Description
Drama. On his sixtieth birthday, Monsieur Lebordin, a world-renowned scholar and antiquities expert, suffers a heart attack while alone in his one room apartment in Paris, and is visited by the mysterious stranger Angela, who, as we find out in the course of the play, is not at all who she appears to be... As Lebordin reminisces about his life—his loveless marriage and failure as a father, opportunities missed and roads not taken, the price of professional success—it is the Vase of Pompeii that moves center stage: brought to him years ago by a young and beautiful American millionairess to be authenticated, it embodies the gift of love he rejected and the life he did not live. Set in 1930s France, VASE OF POMPEII is a Symbolist masterpiece, social commentary (applying as much to our own time as to pre-war Europe) masquerading as bourgeois tragedy.
"Walder (1913-1945) might be a little-known mid-20th century Hungarian poet, but that has little to do with his talent ... Nothing is too big or too small to be noticed, and this transcendence of self allows Walder to make grand gestures without sounding archaic or pompous ... Walder endows smallness with heavy meaning, propelling the poems forward and giving them heft ..."—Publishers Weekly
"Why might we want to read these poems from a young poet of the 1930s in Europe?
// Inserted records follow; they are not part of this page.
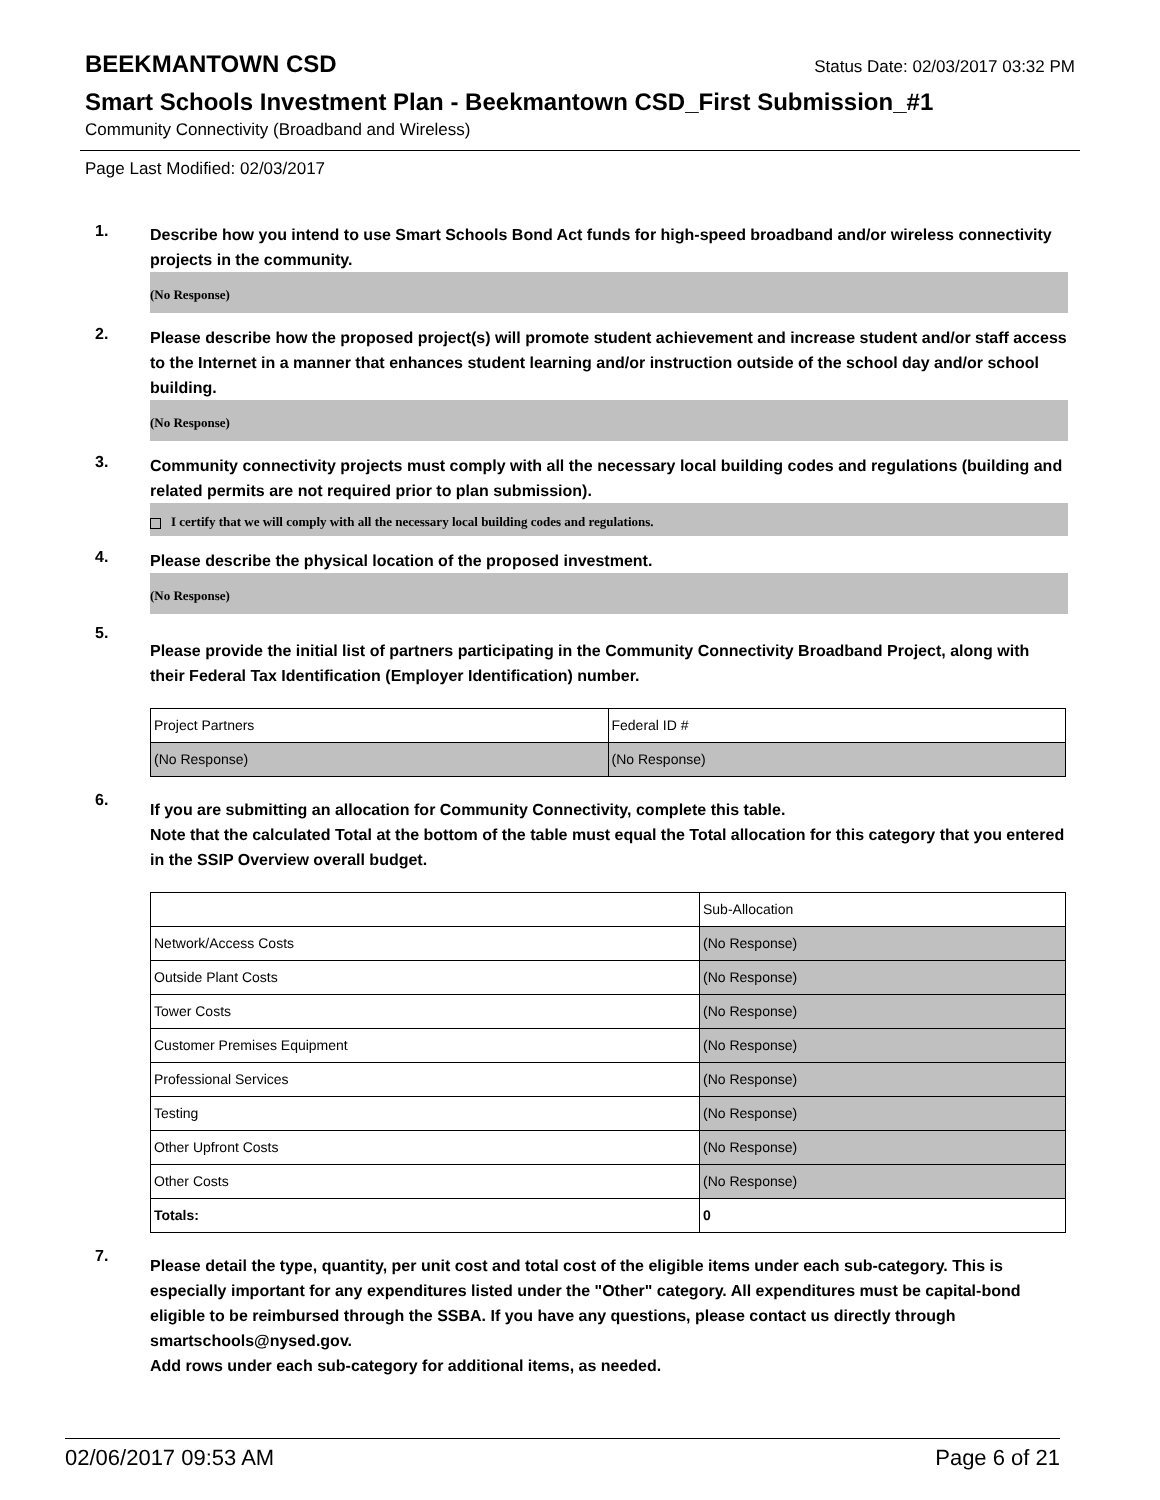BEEKMANTOWN CSD
Status Date: 02/03/2017 03:32 PM
Smart Schools Investment Plan - Beekmantown CSD_First Submission_#1
Community Connectivity (Broadband and Wireless)
Page Last Modified: 02/03/2017
1.
Describe how you intend to use Smart Schools Bond Act funds for high-speed broadband and/or wireless connectivity projects in the community.
(No Response)
2.
Please describe how the proposed project(s) will promote student achievement and increase student and/or staff access to the Internet in a manner that enhances student learning and/or instruction outside of the school day and/or school building.
(No Response)
3.
Community connectivity projects must comply with all the necessary local building codes and regulations (building and related permits are not required prior to plan submission).
I certify that we will comply with all the necessary local building codes and regulations.
4.
Please describe the physical location of the proposed investment.
(No Response)
5.
Please provide the initial list of partners participating in the Community Connectivity Broadband Project, along with their Federal Tax Identification (Employer Identification) number.
| Project Partners | Federal ID # |
| (No Response) | (No Response) |
6.
If you are submitting an allocation for Community Connectivity, complete this table.
Note that the calculated Total at the bottom of the table must equal the Total allocation for this category that you entered in the SSIP Overview overall budget.
| | Sub-Allocation |
| Network/Access Costs | (No Response) |
| Outside Plant Costs | (No Response) |
| Tower Costs | (No Response) |
| Customer Premises Equipment | (No Response) |
| Professional Services | (No Response) |
| Testing | (No Response) |
| Other Upfront Costs | (No Response) |
| Other Costs | (No Response) |
| Totals: | 0 |
7.
Please detail the type, quantity, per unit cost and total cost of the eligible items under each sub-category. This is especially important for any expenditures listed under the "Other" category. All expenditures must be capital-bond eligible to be reimbursed through the SSBA. If you have any questions, please contact us directly through smartschools@nysed.gov.
Add rows under each sub-category for additional items, as needed.
02/06/2017 09:53 AM Page 6 of 21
Firstly, we have a chance to hear the voice of a poet apparently too dangerously outspoken to be allowed to be heard in his lifetime ... But most importantly, Lajos Walder's poetry, modern and urgent, committed to its craft, written against its own times, composed on the run, touched by personal and larger histories, is an example of the white-hot way poetry can emerge from a life. This is an exciting book to read." —Kevin Brophy, Text
"Rarely have I been smitten by a poet, but in Lajos Walder (1913-1945) I have been swept off my feet. [His] poems, translated by his daughter, Agnes Walder, capture the art of a rare mind, who surveyed his times with an awareness as dark as Franz Kafka's and a humour as light as Milan Kundera's ... [A] gift of poems, which I am certain will have a very long life in English." —Rachael Kohn, Australian Jewish News & ABC Radio National, Austrlalia
"[Lajos Walder] has neither ancestor nor partner in Hungarian literature. He is a poet, without a doubt a lyricist through and through, yet one whose every line and every poetic breath is pure heresy, pure rebellion against accustomed forms of poetry." —Gábor Thurzó
"[Lajos Walder] was the most credible voice to express the times between the two world wars. Without this artist's entirely individualistic voice, the overall picture of that period is incomplete." —Géza Hegedüs
"Enough cannot be said regarding Lajos Walder's free verse of beauty, clarity, and precision. His poetry sings its message through his ideas, imagery, frankness, and humanity ... I find it unbelievable that I had never heard of this great, timeless poet. Lajos Walder's poetry elevates our minds, lifts our hearts, and awakens our humanity. He speaks to us as if he were our contemporary. Thank goodness we have these 100 poems that pour into our being ... life-giving, life-affirming ... becoming part of us. Here is a book to be cherished and read again and again ..." —Benjamin Franklin Book Award Citation
"Here, in this poet we see worlds ravel and unravel. Passionate, exuberant, comic, tragic. Playful and serious. The mind moves in many voices, is intelligent, and seeing. The pages leap with life, fire, desire. A truly talented poet at work. The reader cannot but be infected and transformed by the poet's world, revelations and depth." —Benjamin Franklin Book Award Citation
Author Bio
Lajos Walder is considered to be one of the most significant modern Hungarian poets. Born in Budapest in 1913, he died in May, 1945, shortly after walking through the opened gates of the liberated concentration camp of Gunskirchen. Under the pseudonym "Vándor"—meaning "wanderer"—he published two volumes of poetry during his short life: Heads or Tails (1933) and Group Portrait (1938). His substantial poetic legacy of unpublished manuscripts was saved from the Nazis by his family, who emigrated to Australia in 1957, and is now appearing for the first time in its entirety in English translation.